WORK TASK: Return the data exactly, but only from the line containing "right shoulder: (355, 595)" through its last line.

======== INPUT DATA

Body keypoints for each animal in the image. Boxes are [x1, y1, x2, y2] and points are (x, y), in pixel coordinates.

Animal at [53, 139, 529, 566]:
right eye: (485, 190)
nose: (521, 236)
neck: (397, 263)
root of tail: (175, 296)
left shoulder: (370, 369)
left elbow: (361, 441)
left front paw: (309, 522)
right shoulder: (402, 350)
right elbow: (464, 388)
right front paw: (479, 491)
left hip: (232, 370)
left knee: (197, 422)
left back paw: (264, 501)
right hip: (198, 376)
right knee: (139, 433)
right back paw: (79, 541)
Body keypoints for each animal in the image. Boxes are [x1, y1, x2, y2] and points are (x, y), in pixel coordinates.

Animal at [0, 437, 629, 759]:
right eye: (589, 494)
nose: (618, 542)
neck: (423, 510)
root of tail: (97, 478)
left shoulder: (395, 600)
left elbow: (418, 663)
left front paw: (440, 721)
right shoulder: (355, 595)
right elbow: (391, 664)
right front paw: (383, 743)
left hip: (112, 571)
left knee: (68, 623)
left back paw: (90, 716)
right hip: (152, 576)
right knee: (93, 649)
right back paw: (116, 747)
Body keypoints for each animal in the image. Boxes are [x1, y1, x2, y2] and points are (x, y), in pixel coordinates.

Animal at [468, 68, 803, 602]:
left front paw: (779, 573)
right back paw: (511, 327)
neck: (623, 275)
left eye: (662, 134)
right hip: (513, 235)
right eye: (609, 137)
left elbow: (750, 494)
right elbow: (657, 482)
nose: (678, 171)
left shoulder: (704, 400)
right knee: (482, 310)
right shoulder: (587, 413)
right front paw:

================

SOLUTION FOR THIS PROBLEM:
right shoulder: (355, 595)
right elbow: (391, 664)
right front paw: (383, 743)
left hip: (112, 571)
left knee: (68, 623)
left back paw: (90, 716)
right hip: (152, 576)
right knee: (93, 649)
right back paw: (116, 747)
Body keypoints for each animal in the image. Boxes are [x1, y1, x2, y2] and points are (x, y), in pixel coordinates.

Animal at [468, 68, 803, 602]:
left front paw: (779, 573)
right back paw: (511, 327)
neck: (623, 275)
left eye: (662, 134)
right hip: (513, 235)
right eye: (609, 137)
left elbow: (750, 494)
right elbow: (657, 482)
nose: (678, 171)
left shoulder: (704, 400)
right knee: (482, 310)
right shoulder: (587, 413)
right front paw:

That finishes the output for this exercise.